The above general mechanisms of carcinogenesis involving genetic alterations in oncogenes and tumor sup­pressor genes have also been specifically implicated in the development of lung cancer. A large number of these genes have been identified, among them are the ras gene family and the p53 tumor suppressor gene that are the most frequently mutated in many types of tumors including those of the lung [8,9]. Among the most extensively studied oncogenes are those of the ras gene family consisting of the closely-related H-, K-, and N-ras genes, that code for similar 21-kd proteins (ras). The ras proteins are related to the G proteins that bind guanine nucleotides with high affinity and are located at the inner surface of the cell membrane. These proteins have an important role in the signal transduction pathway [7,8]. Activation of the ras genes occurs with specific point mutations at only a few codons including codons 12, 13 or 61. These mutations induce structural changes within the ras proteins leading to an "activated" GTP-bound conformation. The frequencies and types of mutated ras genes have been found to vary among tumors depending on the tissue of origin. For instance, the H-ras gene was most mutated in bladder and breast tumors, while in lung, colon and pancreas tumors, the K-ras gene was the most frequently mutated [8]. Mutations in the K-ras gene have been found in 15 to 50% of adenocarcinoma and large cell undifferentiated carcinoma of the lung [10-14]. Particularly, they have been found more frequently in tumors from smokers (21-35%) than in those from nonsmokers (5-7%), suggesting that they are associated with tobacco smoke exposure [10,14]. They have also been found, but at a lower frequency, in other forms of pulmonary neoplasia, including squamous cell [10-12,14]. The prognostic significance of the presence and specific genotype of K-ras mutations in lung cancer has been the subject of intense study in recent years [8,15-18]. Some studies suggested that patients whose lung tumors contained K-ras mutations are less responsive to therapy, and appear to have a more aggressive disease with shorter disease-free survival and lower overall survival [11,12,14,19]. Other studies suggested that the substitution of the wild type codon 12 amino acid with certain amino acids may be a negative prognostic indicator [20].
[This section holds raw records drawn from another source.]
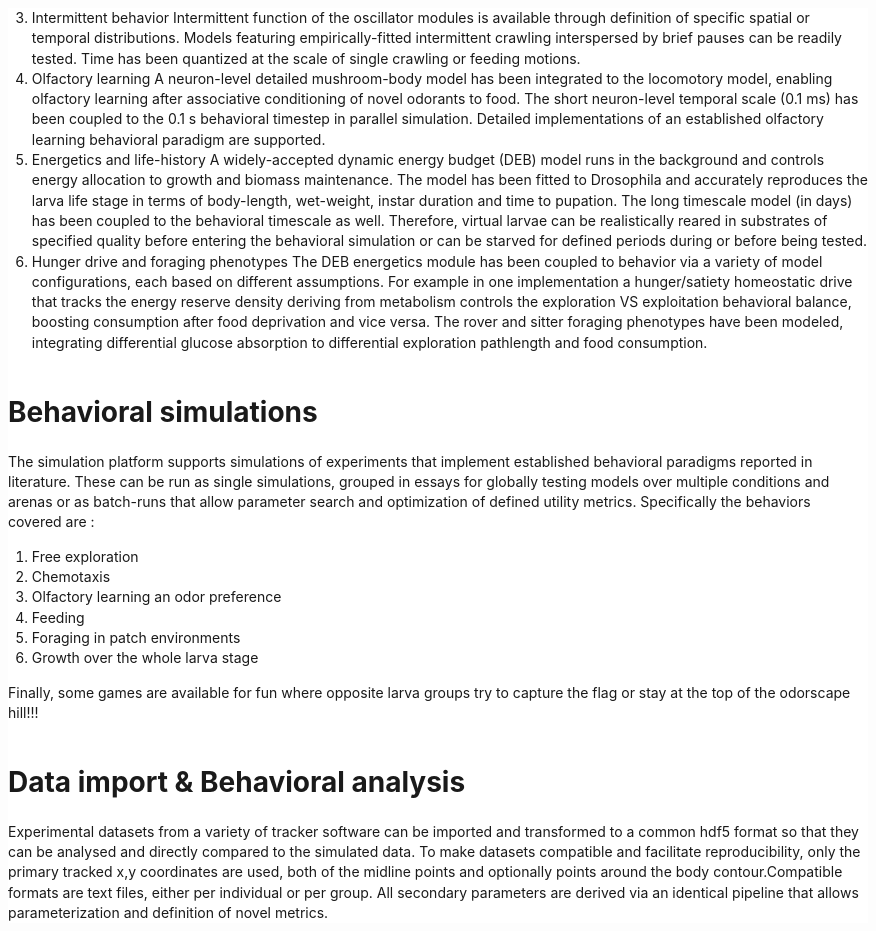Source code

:    3. Intermittent behavior
            Intermittent function of the oscillator modules is available through definition of specific spatial or temporal distributions. Models featuring                   empirically-fitted intermittent crawling interspersed by brief pauses can be readily tested. Time has been quantized at the scale of single                       crawling or feeding motions.
   4. Olfactory learning
            A neuron-level detailed mushroom-body model has been integrated to the locomotory model, enabling olfactory learning after associative                             conditioning of novel odorants to food. The short neuron-level temporal scale (0.1 ms) has been coupled to the 0.1 s behavioral timestep in parallel               simulation. Detailed implementations of an established olfactory learning behavioral paradigm are supported.
   5. Energetics and life-history
            A widely-accepted dynamic energy budget (DEB) model runs in the background and controls energy allocation to growth and biomass maintenance. The model             has been fitted to Drosophila and accurately reproduces the larva life stage in terms of body-length, wet-weight, instar duration and time to                     pupation. The long timescale model (in days) has been coupled to the behavioral timescale as well. Therefore, virtual larvae can be realistically                   reared in substrates of specified quality before entering the behavioral simulation or can be starved for defined periods during or before being                   tested.
   6. Hunger drive and foraging phenotypes
            The DEB energetics module has been coupled to behavior via a variety of model configurations, each based on different assumptions. For example in one             implementation a hunger/satiety homeostatic drive that tracks the energy reserve density deriving from metabolism controls the exploration VS                       exploitation behavioral balance, boosting consumption after food deprivation and vice versa. The rover and sitter foraging phenotypes have been                   modeled, integrating differential glucose absorption to differential exploration pathlength and food consumption. 

            
  

Behavioral simulations
=======================
The simulation platform supports simulations of experiments that implement established behavioral paradigms reported in literature. These can be run as single simulations, grouped in essays for globally testing models over multiple conditions and arenas or as batch-runs that allow parameter search and optimization of defined utility metrics. Specifically the behaviors covered are :

   1. Free exploration
   2. Chemotaxis
   3. Olfactory learning an odor preference
   4. Feeding
   5. Foraging in patch environments
   6. Growth over the whole larva stage

Finally, some games are available for fun where opposite larva groups try to capture the flag or stay at the top of the odorscape hill!!!

       
Data import & Behavioral analysis
========================================
Experimental datasets from a variety of tracker software can be imported and transformed to a common hdf5 format so that they can be analysed and directly compared to the simulated data. To make datasets compatible and facilitate reproducibility, only the primary tracked x,y coordinates are used, both of the midline points and optionally points around the body contour.Compatible formats are text files, either per individual or per group. All secondary parameters are derived via an identical pipeline that allows parameterization and definition of novel metrics. 
            
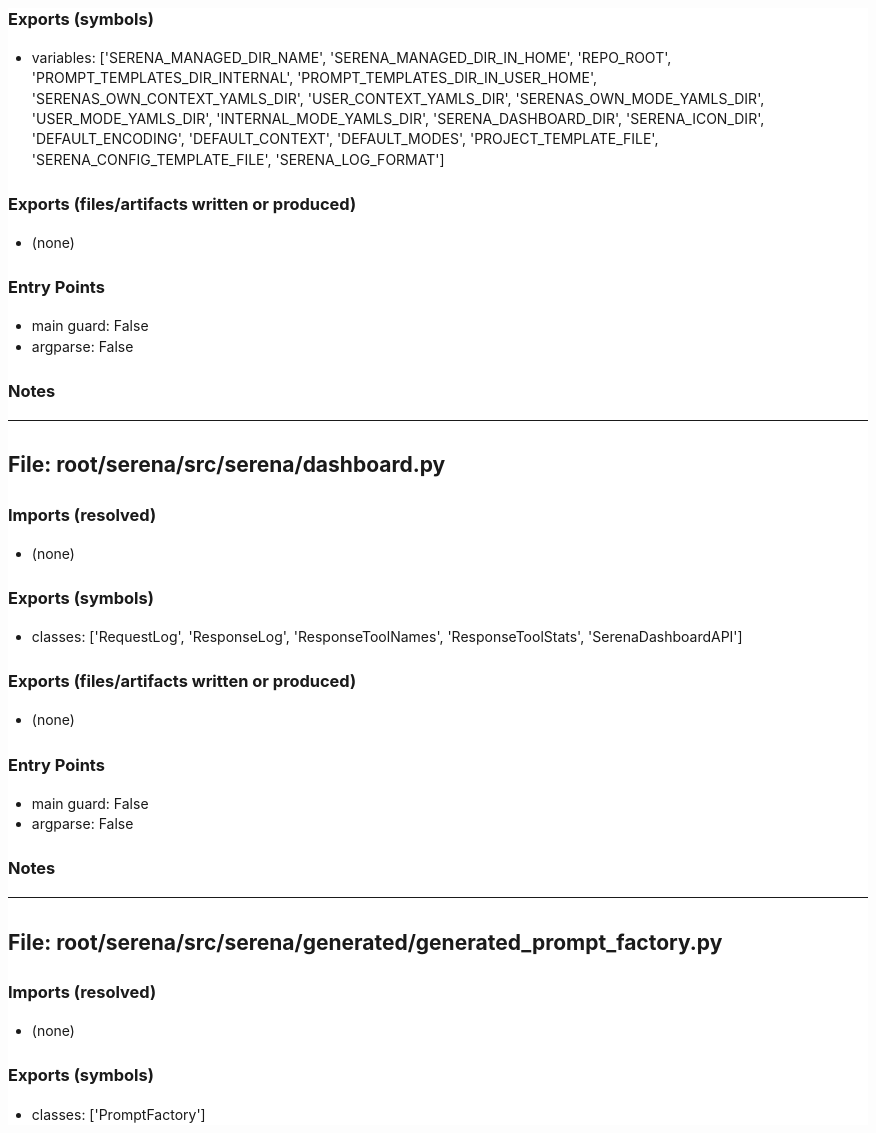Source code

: ### Exports (symbols)
- variables: ['SERENA_MANAGED_DIR_NAME', 'SERENA_MANAGED_DIR_IN_HOME', 'REPO_ROOT', 'PROMPT_TEMPLATES_DIR_INTERNAL', 'PROMPT_TEMPLATES_DIR_IN_USER_HOME', 'SERENAS_OWN_CONTEXT_YAMLS_DIR', 'USER_CONTEXT_YAMLS_DIR', 'SERENAS_OWN_MODE_YAMLS_DIR', 'USER_MODE_YAMLS_DIR', 'INTERNAL_MODE_YAMLS_DIR', 'SERENA_DASHBOARD_DIR', 'SERENA_ICON_DIR', 'DEFAULT_ENCODING', 'DEFAULT_CONTEXT', 'DEFAULT_MODES', 'PROJECT_TEMPLATE_FILE', 'SERENA_CONFIG_TEMPLATE_FILE', 'SERENA_LOG_FORMAT']

### Exports (files/artifacts written or produced)
- (none)

### Entry Points
- main guard: False
- argparse: False

### Notes

---

## File: root/serena/src/serena/dashboard.py

### Imports (resolved)
- (none)

### Exports (symbols)
- classes: ['RequestLog', 'ResponseLog', 'ResponseToolNames', 'ResponseToolStats', 'SerenaDashboardAPI']

### Exports (files/artifacts written or produced)
- (none)

### Entry Points
- main guard: False
- argparse: False

### Notes

---

## File: root/serena/src/serena/generated/generated_prompt_factory.py

### Imports (resolved)
- (none)

### Exports (symbols)
- classes: ['PromptFactory']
Recent insights into the molecular biology of lung cancer show that the progression of this disease is preceded by an accumulation of a series of mutations [21], suggesting that such mutations could provide useful prognostic markers for lung cancer. Although K-ras mutations have frequently been found in lung tumors, the timing of their occurrence in the multistep process of lung carcinogenesis remains poorly understood. Such studies used tissue specimens removed at biopsy or resection [11,17], and cell samples microdissected from embedded lung tissue sections [22,23]. Some of these studies suggest that K-ras mutations occur relatively late in lung cancer development, while other studies indicate that they could represent early events in this process [24]. Here, we summarize the results of a series of studies of K-ras mutations in non-neoplastic tissues and discuss them in relation to the potential role of these mutations as predictive markers for lung cancer.